As my list of places I’d been began to outnumber the places I was going, people started to ask me what my favorite was.  After spending five years ruminating on where I dreamed to go the most, I picked well– wherever I was became my new favorite place.  I loved each one for different reasons.

London was like the person I judged too soon on first meeting.  The ones who I don’t think very much of and then later I discover that they are awesome.  When I first met London, it didn’t electrify me like New York City did.  As I wandered its streets as a tourist I didn’t feel the magic.  But when I experienced London with Rose, who is always fun to be with but who also is a local living and working there, I didn’t want to leave.  Ever.  

Amsterdam was like a fairytale.  I felt like I was in a different magical world that followed different rules with all the flower donned bridges over the canals, the sneaky tall buildings and the swarms of bicyclists.  It was delightful in the way that it didn’t matter that everything seemed a bit unreal.

Paris was the popular girl at school who is so charming that you think she likes you, but she was just being nice because that’s what makes her popular and she doesn’t need to be your friend because she already has plenty.

Paris totally captivated me, but I didn’t feel cool enough for Paris (or temperature cool either!).

 

 

 

 

 

 

 

 

 

Barcelona continuously enchanted and challenged me.  Every time I turned a corner I was dazzled by the architecture, the balconies, the narrow streets, and the relaxed and forgiving mentality.

I got lost most often in Barcelona and I felt most lost trying to navigate the unfamiliar language but I felt most at home with its cultural similarities to my beloved Italia.

I get bored when things are too easy and Barcelona tested my abilities to figure things out all the while delighting my senses encouraging me to keep playing the game.

From the moment I touched down in Scotland I felt unexpectedly and overwhelmingly peaceful and happy.

The cool air calmed me into a state of bliss as I found myself drinking in the beauty of the nature surrounding me.  As a city girl, lots of nature usually makes me feel slightly uneasy- what if I need something from civilization that I can’t get?
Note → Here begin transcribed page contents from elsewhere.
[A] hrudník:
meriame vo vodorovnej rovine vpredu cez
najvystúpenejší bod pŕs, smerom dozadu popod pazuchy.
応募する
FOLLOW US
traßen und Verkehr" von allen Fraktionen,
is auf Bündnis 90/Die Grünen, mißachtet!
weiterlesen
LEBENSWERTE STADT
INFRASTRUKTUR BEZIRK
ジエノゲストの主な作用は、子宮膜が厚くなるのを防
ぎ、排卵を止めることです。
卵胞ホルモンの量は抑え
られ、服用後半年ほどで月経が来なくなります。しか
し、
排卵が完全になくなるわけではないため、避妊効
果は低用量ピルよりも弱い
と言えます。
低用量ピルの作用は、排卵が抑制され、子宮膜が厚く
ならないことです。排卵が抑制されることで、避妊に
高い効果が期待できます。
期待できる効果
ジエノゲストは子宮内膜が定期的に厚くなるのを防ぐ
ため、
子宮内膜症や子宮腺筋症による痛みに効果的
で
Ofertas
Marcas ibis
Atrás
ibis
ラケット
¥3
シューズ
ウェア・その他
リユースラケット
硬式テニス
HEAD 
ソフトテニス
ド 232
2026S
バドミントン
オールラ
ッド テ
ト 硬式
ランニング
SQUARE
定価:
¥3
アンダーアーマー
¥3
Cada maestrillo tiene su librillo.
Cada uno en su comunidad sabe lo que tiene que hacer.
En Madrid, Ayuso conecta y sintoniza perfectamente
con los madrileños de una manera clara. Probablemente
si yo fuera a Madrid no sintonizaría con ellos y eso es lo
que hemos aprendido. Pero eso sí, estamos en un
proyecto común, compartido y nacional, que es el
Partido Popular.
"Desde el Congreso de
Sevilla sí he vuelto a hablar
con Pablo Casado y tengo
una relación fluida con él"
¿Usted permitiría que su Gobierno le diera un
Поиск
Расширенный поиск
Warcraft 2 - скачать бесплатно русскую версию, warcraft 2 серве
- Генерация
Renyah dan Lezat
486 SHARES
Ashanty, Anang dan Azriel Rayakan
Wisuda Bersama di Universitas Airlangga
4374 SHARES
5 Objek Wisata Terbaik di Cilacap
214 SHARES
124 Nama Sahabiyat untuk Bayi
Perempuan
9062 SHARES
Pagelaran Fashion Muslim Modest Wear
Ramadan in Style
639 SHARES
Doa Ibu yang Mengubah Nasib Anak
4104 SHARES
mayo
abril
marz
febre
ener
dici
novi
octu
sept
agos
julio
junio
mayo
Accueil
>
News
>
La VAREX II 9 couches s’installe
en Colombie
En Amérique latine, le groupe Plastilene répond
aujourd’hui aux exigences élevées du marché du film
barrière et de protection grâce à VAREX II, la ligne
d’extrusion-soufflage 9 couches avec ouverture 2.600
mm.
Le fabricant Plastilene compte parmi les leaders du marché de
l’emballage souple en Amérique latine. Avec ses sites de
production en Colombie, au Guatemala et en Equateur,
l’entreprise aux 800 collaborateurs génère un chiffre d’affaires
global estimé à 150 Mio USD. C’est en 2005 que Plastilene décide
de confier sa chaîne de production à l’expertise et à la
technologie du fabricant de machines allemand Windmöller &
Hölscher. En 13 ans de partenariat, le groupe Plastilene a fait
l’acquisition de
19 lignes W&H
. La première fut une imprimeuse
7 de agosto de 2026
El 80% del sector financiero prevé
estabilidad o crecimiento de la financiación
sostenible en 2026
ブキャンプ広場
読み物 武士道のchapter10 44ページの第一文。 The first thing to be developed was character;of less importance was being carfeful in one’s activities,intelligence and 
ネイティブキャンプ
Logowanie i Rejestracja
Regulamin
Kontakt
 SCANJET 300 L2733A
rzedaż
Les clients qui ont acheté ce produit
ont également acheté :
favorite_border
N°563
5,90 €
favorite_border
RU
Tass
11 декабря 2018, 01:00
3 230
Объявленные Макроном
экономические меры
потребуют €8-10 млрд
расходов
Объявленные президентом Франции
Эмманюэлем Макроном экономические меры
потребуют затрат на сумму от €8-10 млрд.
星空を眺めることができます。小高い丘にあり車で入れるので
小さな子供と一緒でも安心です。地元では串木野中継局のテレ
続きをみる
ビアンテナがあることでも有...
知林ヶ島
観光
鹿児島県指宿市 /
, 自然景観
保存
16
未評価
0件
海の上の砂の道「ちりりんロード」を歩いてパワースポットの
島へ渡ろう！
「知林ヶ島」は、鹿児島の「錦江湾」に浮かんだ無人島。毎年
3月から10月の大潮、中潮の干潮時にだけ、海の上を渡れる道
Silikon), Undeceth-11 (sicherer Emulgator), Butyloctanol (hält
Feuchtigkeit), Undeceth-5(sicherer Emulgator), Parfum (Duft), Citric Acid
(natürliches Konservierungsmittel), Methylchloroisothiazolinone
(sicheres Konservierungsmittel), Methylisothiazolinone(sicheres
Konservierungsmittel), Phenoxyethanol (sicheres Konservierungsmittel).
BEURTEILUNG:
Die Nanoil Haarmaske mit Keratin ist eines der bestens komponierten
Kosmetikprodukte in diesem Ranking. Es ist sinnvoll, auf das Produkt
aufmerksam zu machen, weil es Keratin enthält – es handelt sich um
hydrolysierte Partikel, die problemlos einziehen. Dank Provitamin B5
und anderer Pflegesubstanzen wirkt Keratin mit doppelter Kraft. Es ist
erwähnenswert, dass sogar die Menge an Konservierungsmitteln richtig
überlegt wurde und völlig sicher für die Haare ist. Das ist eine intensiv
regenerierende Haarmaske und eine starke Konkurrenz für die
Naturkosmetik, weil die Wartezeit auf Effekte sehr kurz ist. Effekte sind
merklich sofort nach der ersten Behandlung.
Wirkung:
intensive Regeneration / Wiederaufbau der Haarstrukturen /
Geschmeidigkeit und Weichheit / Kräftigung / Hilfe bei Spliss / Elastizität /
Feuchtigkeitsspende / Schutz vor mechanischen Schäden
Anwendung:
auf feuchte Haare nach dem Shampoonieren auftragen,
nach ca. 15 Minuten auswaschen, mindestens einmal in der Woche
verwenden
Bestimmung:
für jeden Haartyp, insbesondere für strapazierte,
I was so surprised how reassuring this natural environment was to me.

And, of course, I was delighted by it’s cities with Edinburgh’s deep narrow corridors 

and Glasgow’s relaxed sense of humor.  

In Ireland I saw the most spectacular cliffs.

I was pinching myself because I couldn’t believe I was seeing places so dramatically magnificent in real life.  

And yet emotionally I was at baseline.  Ireland felt completely normal.  It felt exactly like when I step onto a ship to go on a cruise with my mom.  I look around and find myself in an opulent setting– I should be at least a little wowed to be outside of my comfort zone– and yet I feel like I’m home and everything is normal and as it should be.

I could have doubled my time in every place I visited and still not have run out of things to explore.  Therefore, I’m keeping my metro cards with just a little bit of currency left on them, my lists of what I want to see and a handful of foreign coins and notes, knowing that someday I will return to see these places through the eyes of my life on the other side of what I create next.